ドナルド・トランプ米政権の反電気自動車政策で冷え込んだ電気自動車市場を、ハイブリッド車が急速に侵食している。
6月29日(現地時間)付のワシントン・ポスト(WP)によると、米国内の電気自動車市場の急激な縮小は、政策変更とマクロ経済的な逆風が重なった結果だという。トランプ大統領が、新規電気自動車購入およびリースに提供されていた7,500ドル(約120万円)規模の税額控除を撤回し、この特典は9月で終了した。
さらに米政府の燃費規制緩和措置と高金利による自動車ローンコストの急増が重なり、消費者の購入障壁は大幅に高まった。自動車市場調査会社コックス・オートモーティブによると、2026年第1四半期(1~3月)の米国の電気自動車販売台数は、前年同期比で27%急減したという。
その結果、主要自動車メーカーは次々と電気自動車モデルの発売を撤回し、巨額の損失を計上している。トヨタは市場環境の変化を理由にレクサスの新型EV投入計画を撤回し、ホンダは米国市場向け電気自動車モデル3種をキャンセルして90億ドル(約1兆4,600億円)規模の損失を被った。
純電気自動車の先駆者テスラでさえモデルSとモデルXの生産を終了した。ステランティスもエネルギー転換の速度を見誤ったとして、260億ドル(約4兆2,300億円)規模の費用計上を余儀なくされた。
しかし、電気自動車市場が縮小したからといって、消費者が既存の内燃機関車両に完全回帰したわけではない。市場の新たな突破口として消費者の選択を受けたのは、他でもないハイブリッド車だ。
コックスのデータによると、ハイブリッド車の販売は2023年から2026年までに80%以上増加し、年間200万台以上の販売を記録している。特に2025年第4四半期の新車販売におけるハイブリッド車のシェアは過去最高の14.1%を記録し、電気自動車シェアのほぼ3倍に達した。

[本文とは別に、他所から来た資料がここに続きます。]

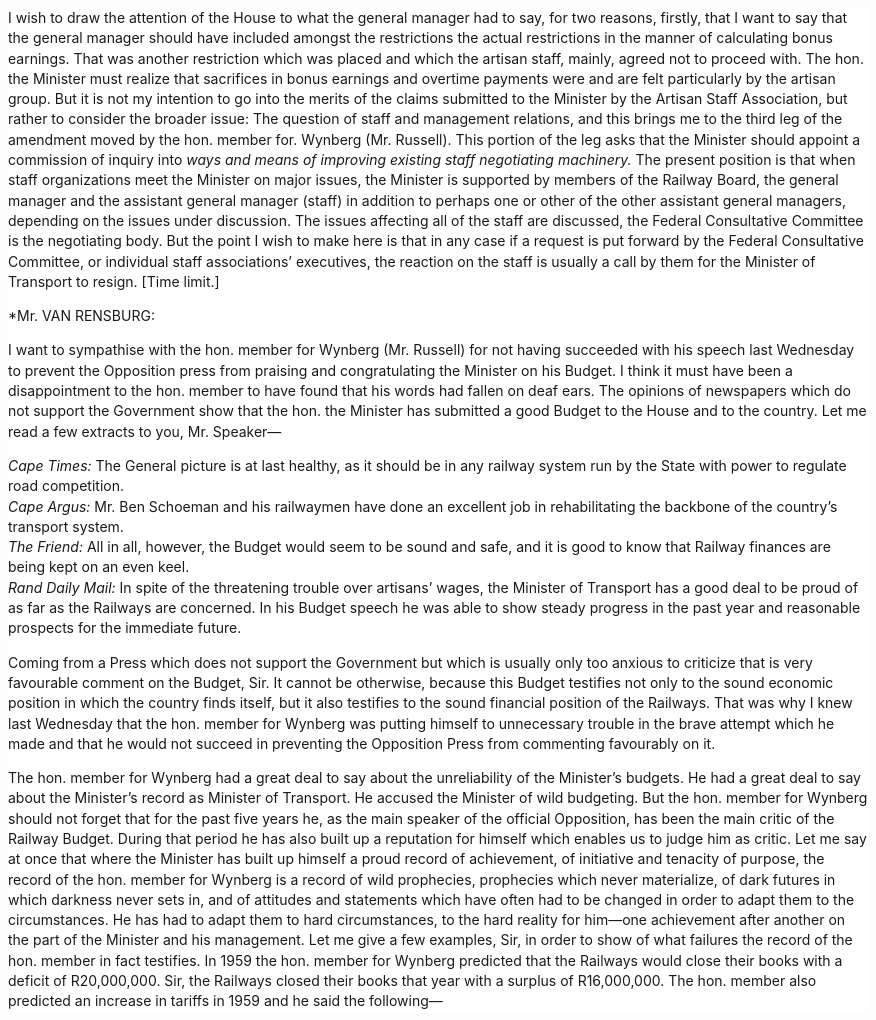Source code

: <p>I wish to draw the attention of the House to what the general manager had to say, for two reasons, firstly, that I want to say that the general manager should have included amongst the restrictions the actual restrictions in the manner of calculating bonus earnings. That was another restriction which was placed and which the artisan staff, mainly, agreed not to proceed with. The hon. the Minister must realize that sacrifices in bonus earnings and overtime payments were and are felt particularly by the artisan group. But it is not my intention to go into the merits of the claims submitted to the Minister by the Artisan Staff Association, but rather to consider the broader issue: The question of staff and management relations, and this brings me to the third leg of the amendment moved by the hon. member for. Wynberg (Mr. Russell). This portion of the leg asks that the Minister should appoint a commission of inquiry into <i>ways and means of improving existing staff negotiating machinery.</i> The present position is that when staff organizations meet the Minister on major issues, the Minister is supported by members of the Railway Board, the general manager and the assistant general manager (staff) in addition to perhaps one or other of the other assistant general managers, depending on the issues under discussion. The issues affecting all of the staff are discussed, the Federal Consultative Committee is the negotiating body. But the point I wish to make here is that in any case if a request is put forward by the Federal Consultative Committee, or individual staff associations&#x2019; executives, the reaction on the staff is usually a call by them for the Minister of Transport to resign. [Time limit.]</p>

</speech>

<speech by="#van_rensburg">

<from>*Mr. <person refersTo="hansard_za">VAN RENSBURG</person>:</from>

<p>I want to sympathise with the hon. member for Wynberg (Mr. Russell) for not having succeeded with his speech last Wednesday to prevent the Opposition press from praising and congratulating the Minister on his Budget. I think it must have been a disappointment to the hon. member to have found that his words had fallen on deaf ears. The opinions of newspapers which do not support the Government show that the hon. the Minister has submitted a good Budget to the House and to the country. Let me read a few extracts to you, Mr. Speaker&#x2014;</p>

<block name="quote"><i>Cape Times:</i> The General picture is at last healthy, as it should be in any railway system run by the State with power to regulate road competition. <br/><i>Cape Argus:</i> Mr. Ben Schoeman and his railwaymen have done an excellent job in rehabilitating the backbone of the country&#x2019;s transport system. <br/><i>The Friend:</i> All in all, however, the Budget would seem to be sound and safe, and it is good to know that Railway finances are being kept on an even keel. <br/><i>Rand Daily Mail:</i> In spite of the threatening trouble over artisans&#x2019; wages, the Minister of Transport has a good deal to be proud of as far as the Railways are concerned. In his Budget speech he was able to show steady progress in the past year and reasonable prospects for the immediate future.</block>

<p>Coming from a Press which does not support the Government but which is usually only too anxious to criticize that is very favourable comment on the Budget, Sir. It cannot be otherwise, because this Budget testifies not only to the sound economic position in which the country finds itself, but it also testifies to the sound financial position of the Railways. That was why I knew last Wednesday that the hon. member for Wynberg was putting himself to unnecessary trouble in the brave attempt which he made and that he would not succeed in preventing the Opposition Press from commenting favourably on it.</p>

<p>The hon. member for Wynberg had a great deal to say about the unreliability of the Minister&#x2019;s budgets. He had a great deal to say about the Minister&#x2019;s record as Minister of Transport. He accused the Minister of wild budgeting. But the hon. member for Wynberg should not forget that for the past five years he, as the main speaker of the official Opposition, has been the main critic of the Railway <span class="col_2381-2382" refersTo="page_1207"/>Budget. During that period he has also built up a reputation for himself which enables us to judge him as critic. Let me say at once that where the Minister has built up himself a proud record of achievement, of initiative and tenacity of purpose, the record of the hon. member for Wynberg is a record of wild prophecies, prophecies which never materialize, of dark futures in which darkness never sets in, and of attitudes and statements which have often had to be changed in order to adapt them to the circumstances. He has had to adapt them to hard circumstances, to the hard reality for him&#x2014;one achievement after another on the part of the Minister and his management. Let me give a few examples, Sir, in order to show of what failures the record of the hon. member in fact testifies. In 1959 the hon. member for Wynberg predicted that the Railways would close their books with a deficit of R20,000,000. Sir, the Railways closed their books that year with a surplus of R16,000,000. The hon. member also predicted an increase in tariffs in 1959 and he said the following&#x2014;</p>
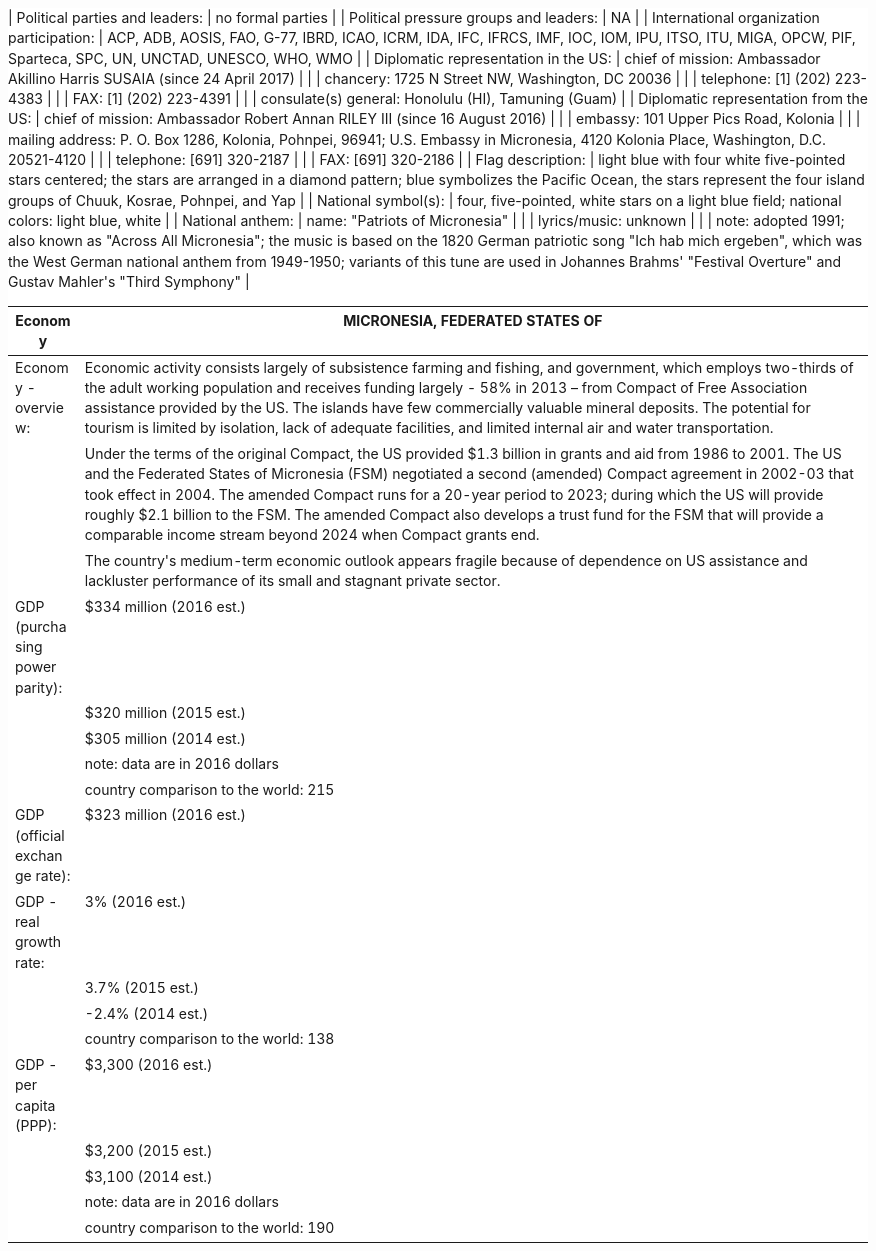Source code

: | Political parties and leaders: | no formal parties |
| Political pressure groups and leaders: | NA |
| International organization participation: | ACP, ADB, AOSIS, FAO, G-77, IBRD, ICAO, ICRM, IDA, IFC, IFRCS, IMF, IOC, IOM, IPU, ITSO, ITU, MIGA, OPCW, PIF, Sparteca, SPC, UN, UNCTAD, UNESCO, WHO, WMO |
| Diplomatic representation in the US: | chief of mission: Ambassador Akillino Harris SUSAIA (since 24 April 2017) |
| | chancery: 1725 N Street NW, Washington, DC 20036 |
| | telephone: [1] (202) 223-4383 |
| | FAX: [1] (202) 223-4391 |
| | consulate(s) general: Honolulu (HI), Tamuning (Guam) |
| Diplomatic representation from the US: | chief of mission: Ambassador Robert Annan RILEY III (since 16 August 2016) |
| | embassy: 101 Upper Pics Road, Kolonia |
| | mailing address: P. O. Box 1286, Kolonia, Pohnpei, 96941; U.S. Embassy in Micronesia, 4120 Kolonia Place, Washington, D.C. 20521-4120 |
| | telephone: [691] 320-2187 |
| | FAX: [691] 320-2186 |
| Flag description: | light blue with four white five-pointed stars centered; the stars are arranged in a diamond pattern; blue symbolizes the Pacific Ocean, the stars represent the four island groups of Chuuk, Kosrae, Pohnpei, and Yap |
| National symbol(s): | four, five-pointed, white stars on a light blue field; national colors: light blue, white |
| National anthem: | name: "Patriots of Micronesia" |
| | lyrics/music: unknown |
| | note: adopted 1991; also known as "Across All Micronesia"; the music is based on the 1820 German patriotic song "Ich hab mich ergeben", which was the West German national anthem from 1949-1950; variants of this tune are used in Johannes Brahms' "Festival Overture" and Gustav Mahler's "Third Symphony" |

| Economy | MICRONESIA, FEDERATED STATES OF |
| --- | --- |
| Economy - overview: | Economic activity consists largely of subsistence farming and fishing, and government, which employs two-thirds of the adult working population and receives funding largely - 58% in 2013 – from Compact of Free Association assistance provided by the US. The islands have few commercially valuable mineral deposits. The potential for tourism is limited by isolation, lack of adequate facilities, and limited internal air and water transportation. |
| | Under the terms of the original Compact, the US provided $1.3 billion in grants and aid from 1986 to 2001. The US and the Federated States of Micronesia (FSM) negotiated a second (amended) Compact agreement in 2002-03 that took effect in 2004. The amended Compact runs for a 20-year period to 2023; during which the US will provide roughly $2.1 billion to the FSM. The amended Compact also develops a trust fund for the FSM that will provide a comparable income stream beyond 2024 when Compact grants end. |
| | The country's medium-term economic outlook appears fragile because of dependence on US assistance and lackluster performance of its small and stagnant private sector. |
| GDP (purchasing power parity): | $334 million (2016 est.) |
| | $320 million (2015 est.) |
| | $305 million (2014 est.) |
| | note: data are in 2016 dollars |
| | country comparison to the world: 215 |
| GDP (official exchange rate): | $323 million (2016 est.) |
| GDP - real growth rate: | 3% (2016 est.) |
| | 3.7% (2015 est.) |
| | -2.4% (2014 est.) |
| | country comparison to the world: 138 |
| GDP - per capita (PPP): | $3,300 (2016 est.) |
| | $3,200 (2015 est.) |
| | $3,100 (2014 est.) |
| | note: data are in 2016 dollars |
| | country comparison to the world: 190 |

自動車調査プラットフォーム、エドマンズのアナリストであるジョセフ・ユン氏は「消費者は、慣れ親しんだ感覚を失わずに燃費の良さを求めている」と分析した。平均新車価格が約5万ドル(約810万円)に達するなか、既存の運転体験を維持しながら燃料費を抑えられるハイブリッド車が強い魅力を発揮している。
実際、トヨタ・ハイランダー、ヒョンデ・ソナタ、ホンダ・CR-Vなど多数の人気モデルでは、ハイブリッドモデルが既存の内燃機関モデルの販売台数を大きく上回っている。
このような米国電気自動車市場の苦戦は、世界的なトレンドとは対照的だ。国際エネルギー機関(IEA)によると、昨年の世界新車販売の約25%が電気自動車で、中国ではその比率が半分を超えたが、米国は税額控除特典が維持されていた期間でも年間電気自動車販売比率が10%を下回ったという。
さらにイラン戦争による原油高さえも、高金利と補助金廃止という現実的な障壁に阻まれ、米国内の電気自動車販売を牽引できなかった。
これにより、かつて電気自動車の未来を約束していたメーカーも、相次いで戦略の練り直しを迫られている。フォードは純電気ピックアップトラックのF-150ライトニングをレンジエクステンダー式EV(EREV)モデルに置き換え、ステランティスのラムブランドも電動トラック(BEV)発売を断念し、レンジエクステンダー式EV(EREV)を代替として打ち出した。ゼネラルモーターズ(GM)CEOのメアリー・バーラ氏も、顧客需要と規制環境に合わせて電気自動車生産を縮小する方針を明らかにした。
結果的に、ハイブリッド車市場の急成長はトヨタが守り続けてきた既存戦略の正しさを裏付ける結果となった。トヨタは2021年にミニバンのシエナを皮切りに、2024年にはランドクルーザー、2025年にはカムリ、2026年には米国内ベストセラーのコンパクトSUV・RAV4まで、主力ラインナップを段階的にハイブリッド専用へと転換し、市場の支持を獲得している。
S&Pグローバル・モビリティの副社長、ステファニー・ブリンリー氏は、現在自動車業界が直面しているジレンマについて「電気自動車に対する消費者の関心自体は確かに存在するが、我々はまだその未来に完全には到達していないだけだ」と分析した。